━━ GIVEN RECORDS ━━

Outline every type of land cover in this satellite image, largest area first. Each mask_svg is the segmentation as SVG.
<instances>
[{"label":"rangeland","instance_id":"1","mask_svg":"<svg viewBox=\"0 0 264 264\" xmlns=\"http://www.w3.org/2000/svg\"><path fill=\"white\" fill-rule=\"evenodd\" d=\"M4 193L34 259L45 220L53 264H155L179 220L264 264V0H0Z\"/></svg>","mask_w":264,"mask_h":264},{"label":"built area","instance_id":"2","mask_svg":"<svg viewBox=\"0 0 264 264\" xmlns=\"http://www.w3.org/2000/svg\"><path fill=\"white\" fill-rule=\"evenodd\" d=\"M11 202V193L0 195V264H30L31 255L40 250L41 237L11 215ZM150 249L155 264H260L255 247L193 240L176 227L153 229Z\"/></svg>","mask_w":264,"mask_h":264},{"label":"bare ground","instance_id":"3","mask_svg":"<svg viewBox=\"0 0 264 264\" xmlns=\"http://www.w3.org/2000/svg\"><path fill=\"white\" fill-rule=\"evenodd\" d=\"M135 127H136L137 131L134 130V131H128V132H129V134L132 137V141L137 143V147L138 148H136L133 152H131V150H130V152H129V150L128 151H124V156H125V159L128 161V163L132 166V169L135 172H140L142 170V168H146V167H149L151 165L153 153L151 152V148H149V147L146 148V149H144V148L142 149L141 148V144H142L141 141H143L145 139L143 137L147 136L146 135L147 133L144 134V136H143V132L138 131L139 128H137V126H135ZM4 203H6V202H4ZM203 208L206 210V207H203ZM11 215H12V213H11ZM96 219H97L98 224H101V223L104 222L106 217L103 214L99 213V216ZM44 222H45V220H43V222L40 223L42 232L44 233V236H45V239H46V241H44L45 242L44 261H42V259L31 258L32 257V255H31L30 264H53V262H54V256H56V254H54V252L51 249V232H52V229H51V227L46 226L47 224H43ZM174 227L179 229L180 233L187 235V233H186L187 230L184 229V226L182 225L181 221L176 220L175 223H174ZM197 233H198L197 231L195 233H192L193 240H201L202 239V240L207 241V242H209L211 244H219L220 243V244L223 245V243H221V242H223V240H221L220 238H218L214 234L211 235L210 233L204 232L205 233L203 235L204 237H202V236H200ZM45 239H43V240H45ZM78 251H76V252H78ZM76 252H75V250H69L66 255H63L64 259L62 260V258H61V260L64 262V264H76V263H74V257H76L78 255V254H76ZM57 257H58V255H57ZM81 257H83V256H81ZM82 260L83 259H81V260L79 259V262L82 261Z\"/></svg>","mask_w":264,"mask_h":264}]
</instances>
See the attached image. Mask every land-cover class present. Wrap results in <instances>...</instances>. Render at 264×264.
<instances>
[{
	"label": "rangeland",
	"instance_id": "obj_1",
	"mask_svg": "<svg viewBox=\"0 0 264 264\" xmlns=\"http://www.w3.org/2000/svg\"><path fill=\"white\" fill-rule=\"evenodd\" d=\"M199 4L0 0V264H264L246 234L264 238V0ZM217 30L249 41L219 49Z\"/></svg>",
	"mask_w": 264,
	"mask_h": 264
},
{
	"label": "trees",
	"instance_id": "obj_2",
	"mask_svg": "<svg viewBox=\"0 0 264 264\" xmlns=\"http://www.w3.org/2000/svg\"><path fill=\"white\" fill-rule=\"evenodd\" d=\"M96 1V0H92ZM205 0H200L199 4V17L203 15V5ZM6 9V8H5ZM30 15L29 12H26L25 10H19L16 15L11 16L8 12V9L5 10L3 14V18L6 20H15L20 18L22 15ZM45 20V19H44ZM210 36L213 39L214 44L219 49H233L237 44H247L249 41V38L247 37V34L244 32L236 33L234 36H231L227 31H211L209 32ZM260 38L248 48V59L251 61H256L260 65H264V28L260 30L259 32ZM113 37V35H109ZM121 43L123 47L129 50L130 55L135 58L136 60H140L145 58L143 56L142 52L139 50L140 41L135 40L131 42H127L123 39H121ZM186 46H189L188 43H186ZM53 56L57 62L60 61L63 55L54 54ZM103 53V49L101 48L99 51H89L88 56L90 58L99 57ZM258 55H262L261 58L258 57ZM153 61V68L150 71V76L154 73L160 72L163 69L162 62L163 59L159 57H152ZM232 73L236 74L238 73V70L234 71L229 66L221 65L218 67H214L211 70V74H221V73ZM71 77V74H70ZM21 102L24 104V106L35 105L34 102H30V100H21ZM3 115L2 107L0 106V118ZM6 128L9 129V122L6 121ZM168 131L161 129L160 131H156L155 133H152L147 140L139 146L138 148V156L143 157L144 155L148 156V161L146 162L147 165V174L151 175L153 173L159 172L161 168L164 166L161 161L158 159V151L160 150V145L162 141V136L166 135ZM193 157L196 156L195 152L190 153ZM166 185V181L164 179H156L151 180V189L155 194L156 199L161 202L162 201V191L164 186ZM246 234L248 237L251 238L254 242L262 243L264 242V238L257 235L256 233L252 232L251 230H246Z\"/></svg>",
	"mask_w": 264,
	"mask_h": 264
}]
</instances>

━━━

__WORK REQUIRED__
Extract each line of the records above that contains the word "every", copying the full line. The match is case-sensitive.

__OUTPUT FOR THIS TASK__
Outline every type of land cover in this satellite image, largest area first. Each mask_svg is the segmentation as SVG.
See the attached image. Mask every land-cover class present. Wrap results in <instances>...</instances>. Render at 264×264.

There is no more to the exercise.